DATA FOR REVIEW ▸
____________________

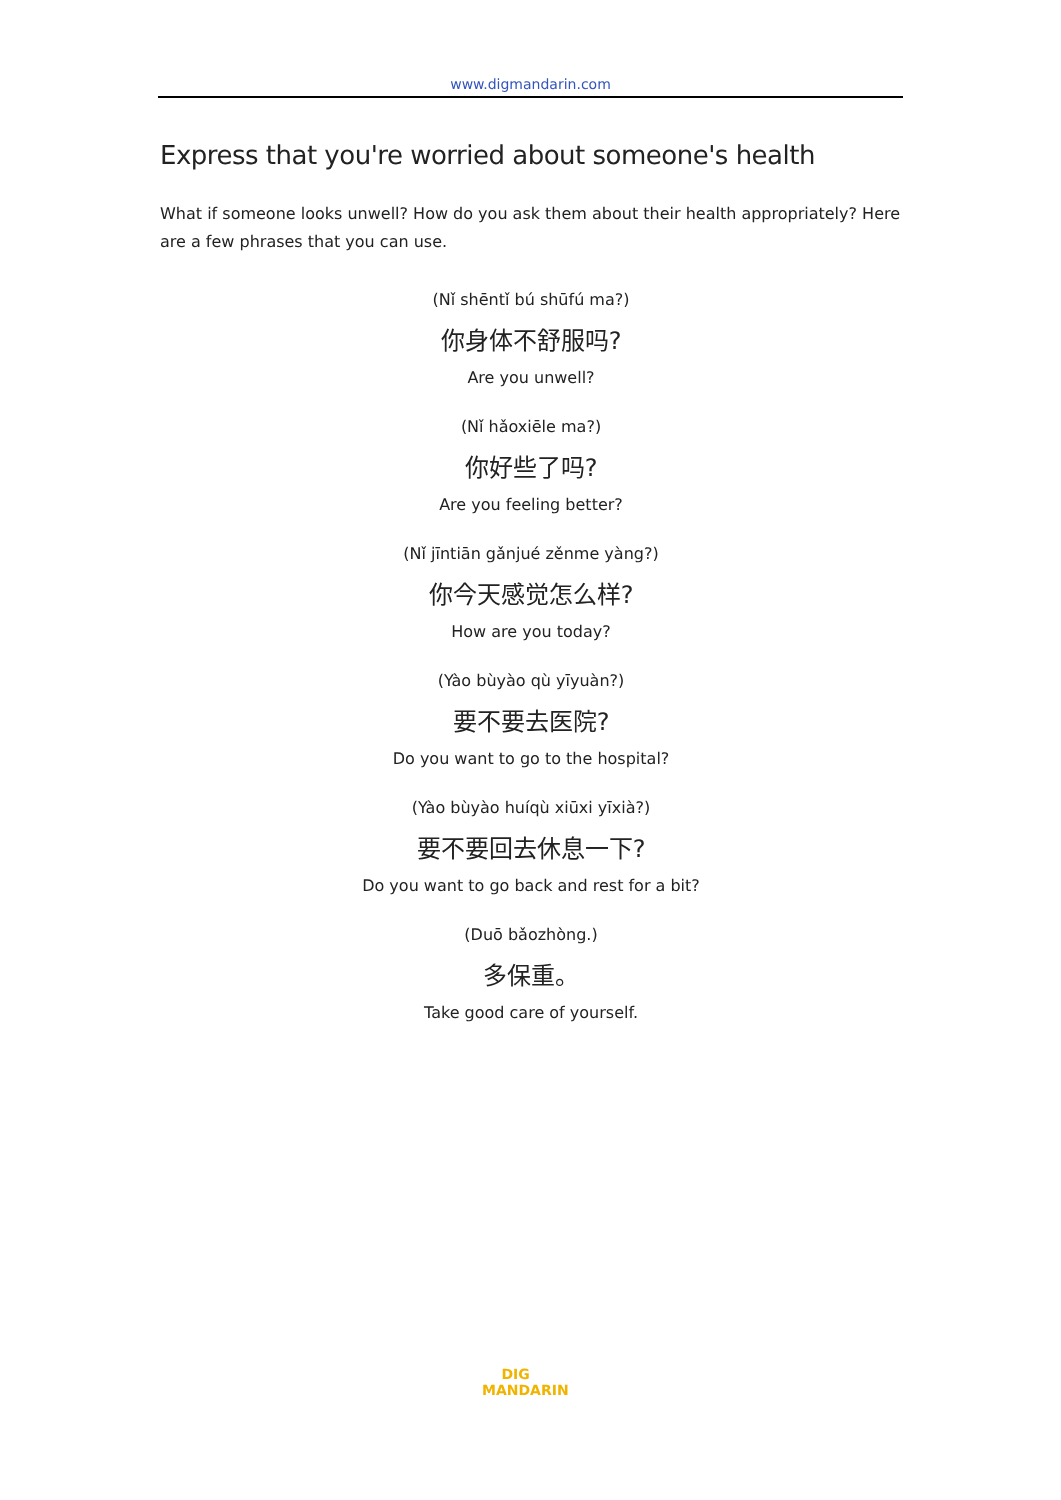www.digmandarin.com
Express that you're worried about someone's health
What if someone looks unwell? How do you ask them about their health appropriately? Here are a few phrases that you can use.
(Nǐ shēntǐ bú shūfú ma?)
你身体不舒服吗?
Are you unwell?
(Nǐ hǎoxiēle ma?)
你好些了吗?
Are you feeling better?
(Nǐ jīntiān gǎnjué zěnme yàng?)
你今天感觉怎么样?
How are you today?
(Yào bùyào qù yīyuàn?)
要不要去医院?
Do you want to go to the hospital?
(Yào bùyào huíqù xiūxi yīxià?)
要不要回去休息一下?
Do you want to go back and rest for a bit?
(Duō bǎozhòng.)
多保重。
Take good care of yourself.
DIG
MANDARIN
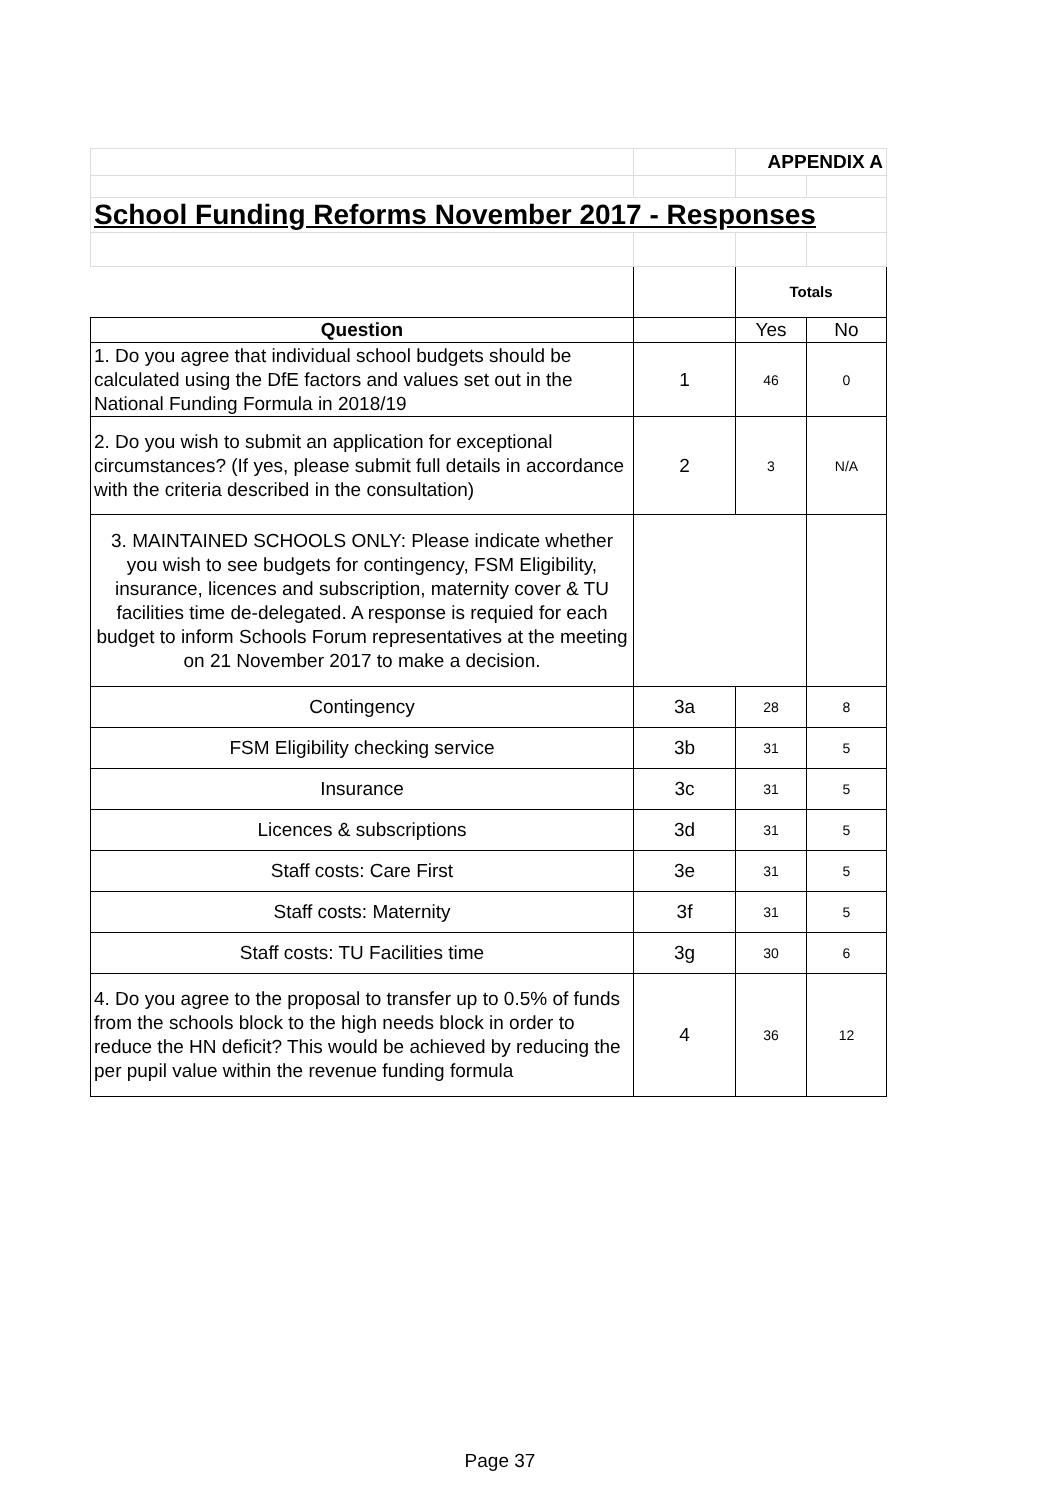| | | APPENDIX A | |
| School Funding Reforms November 2017 - Responses | | | |
| | | Totals | |
| Question | | Yes | No |
| 1. Do you agree that individual school budgets should be calculated using the DfE factors and values set out in the National Funding Formula in 2018/19 | 1 | 46 | 0 |
| 2. Do you wish to submit an application for exceptional circumstances? (If yes, please submit full details in accordance with the criteria described in the consultation) | 2 | 3 | N/A |
| 3. MAINTAINED SCHOOLS ONLY: Please indicate whether you wish to see budgets for contingency, FSM Eligibility, insurance, licences and subscription, maternity cover & TU facilities time de-delegated. A response is requied for each budget to inform Schools Forum representatives at the meeting on 21 November 2017 to make a decision. | | | |
| Contingency | 3a | 28 | 8 |
| FSM Eligibility checking service | 3b | 31 | 5 |
| Insurance | 3c | 31 | 5 |
| Licences & subscriptions | 3d | 31 | 5 |
| Staff costs: Care First | 3e | 31 | 5 |
| Staff costs: Maternity | 3f | 31 | 5 |
| Staff costs: TU Facilities time | 3g | 30 | 6 |
| 4. Do you agree to the proposal to transfer up to 0.5% of funds from the schools block to the high needs block in order to reduce the HN deficit? This would be achieved by reducing the per pupil value within the revenue funding formula | 4 | 36 | 12 |
Page 37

____________________

INSTRUCTIONS FOR THE TASK ▸ When the word "wish" turns up on a line of the material above, copy that line.

FINISHED TASK ▸
| 2. Do you wish to submit an application for exceptional circumstances? (If yes, please submit full details in accordance with the criteria described in the consultation) | 2 | 3 | N/A |
| 3. MAINTAINED SCHOOLS ONLY: Please indicate whether you wish to see budgets for contingency, FSM Eligibility, insurance, licences and subscription, maternity cover & TU facilities time de-delegated. A response is requied for each budget to inform Schools Forum representatives at the meeting on 21 November 2017 to make a decision. | | | |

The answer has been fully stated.